> _EXERCISE OBJECTIVE_:
Return every line of text from all the entries below unchanged, leaving out the pictures.

> _DATA RECORDS_:

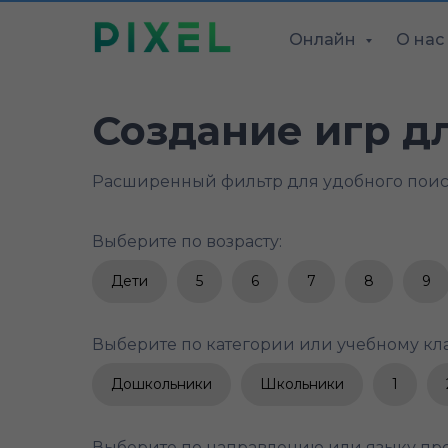
Онлайн
О нас
Создание игр д
Расширенный фильтр для удобного пои
Выберите по возрасту:
Дети
5
6
7
8
9
Выберите по категории или учебному кла
Дошкольники
Школьники
1
Выберите по направлению или языку пр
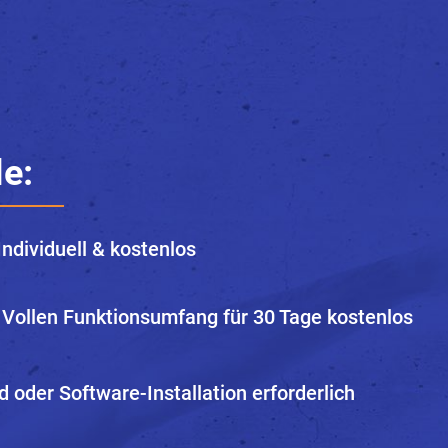
le:
ndividuell & kostenlos
 Vollen Funktionsumfang für 30 Tage kostenlos
 oder Software-Installation erforderlich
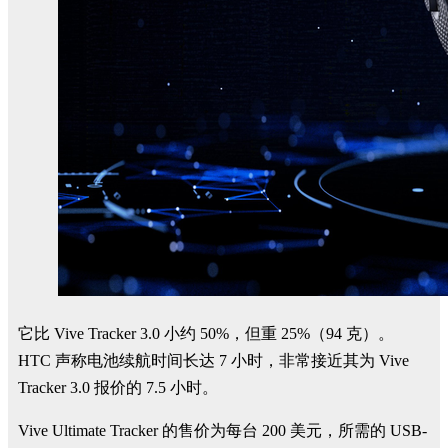
它比 Vive Tracker 3.0 小约 50%，但重 25%（94 克）。
HTC 声称电池续航时间长达 7 小时，非常接近其为 Vive
Tracker 3.0 报价的 7.5 小时。
Vive Ultimate Tracker 的售价为每台 200 美元，所需的 USB-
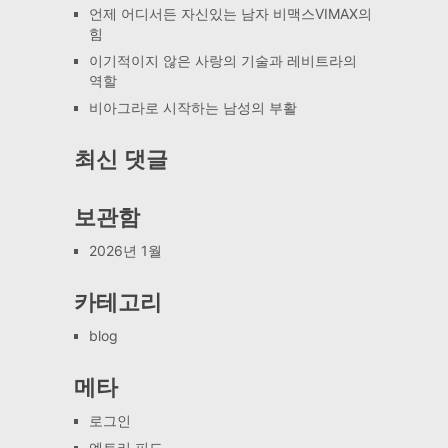
언제 어디서든 자신있는 남자 비맥스VIMAX의
힘
이기적이지 않은 사랑의 기술과 레비트라의
역할
비아그라로 시작하는 남성의 부활
최신 댓글
보관함
2026년 1월
카테고리
blog
메타
로그인
엔트리 피드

> _OUTPUT OF THE TASK_:
Онлайн
О нас
Создание игр д
Расширенный фильтр для удобного пои
Выберите по возрасту:
Дети
5
6
7
8
9
Выберите по категории или учебному кла
Дошкольники
Школьники
1
Выберите по направлению или языку пр
le:
ndividuell & kostenlos
 Vollen Funktionsumfang für 30 Tage kostenlos
 oder Software-Installation erforderlich
它比 Vive Tracker 3.0 小约 50%，但重 25%（94 克）。
HTC 声称电池续航时间长达 7 小时，非常接近其为 Vive
Tracker 3.0 报价的 7.5 小时。
Vive Ultimate Tracker 的售价为每台 200 美元，所需的 USB-
언제 어디서든 자신있는 남자 비맥스VIMAX의
힘
이기적이지 않은 사랑의 기술과 레비트라의
역할
비아그라로 시작하는 남성의 부활
최신 댓글
보관함
2026년 1월
카테고리
blog
메타
로그인
엔트리 피드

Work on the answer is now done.